SELECTED EXCERPT
++++++++

Range5 to 25 individual units per visit
SourcingReclaimed where possible. Salvaged from local demolition. New brick where colour and weathering will integrate.
MortarMatched to surrounding joints
IV Chimney

Chimney repointing.

Above-roofline mortar restoration. Crowns rebuilt. Cap and flashing checked on the same visit. The chimney is usually the first thing to fail and the easiest to forget.

Chimneys take weather from every direction and shed water down a vertical stack into your roof. Most of the leaks blamed on roofing are actually chimney faults. We work above the roofline only — flue work and lining is a separate trade — and document any flashing or cap deficiency we find on the same visit so you can take it to your roofer with photographs.

ScopeAbove-roofline pointing, crown rebuild, cap inspection
AccessRoof anchors and Working at Heights certified crew
DocumentationPre- and post-repair photos, flashing condition report
V Lintels

Lintel replacement.

Single-piece replacement of failed steel angle lintels above doors and windows, with the brickwork above shored, removed, replaced, and rebuilt.

Steel lintels installed before the 1970s were rarely galvanised. Sixty or eighty years of moisture later they swell with rust, lift the brick coursing above them, and crack the wall in a stair-step pattern. The fix is mechanical — shore the wall, cut out the old steel, set a new galvanised lintel with proper bearing, then rebuild the brick courses above. Done correctly it disappears into the wall.

LintelHot-dipped galvanised steel angle, sized to opening and bearing condition
BrickworkAffected courses removed, salvaged where possible, rebuilt with matched mortar
EngineeringEngineer's stamp obtained for non-standard openings on request
VI Parging

Parging.

Foundation parging spot-repaired or fully resurfaced. Lime-based where the substrate is heritage. Cementitious where modern materials are appropriate.

Parging is the protective skim on a foundation wall. When it cracks or sheets off, the brick or stone behind it is exposed to ground-level salt and moisture. We remove only what has delaminated, prep the substrate properly, and rebuild in the appropriate mix — not always cement, not always lime, but always the right one for what is behind it.

ScopePatch repair to full elevation resurfacing
MaterialsCementitious or lime-based depending on substrate
FinishWood-floated to match adjacent foundation texture
VII Steps

Step rebuild.

Front step rebuilds in original brick or stone. Treads matched to the existing flight. Drainage corrected. Salvaged units reused.

++++++++

PROVIDED MATERIAL
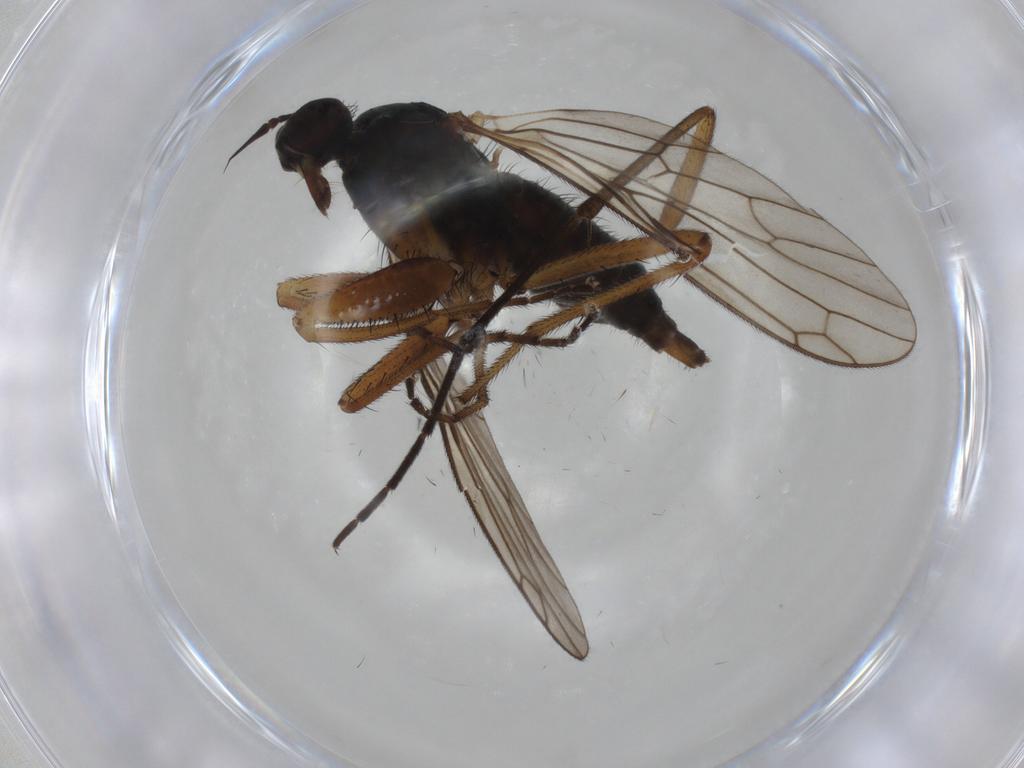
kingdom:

++++++++

PROBLEM DESCRIPTION
What documentation does the masonry services text list for chimney repointing? The material has no connection to the text.

EXERCISE OUTPUT
Pre- and post-repair photos and a flashing condition report.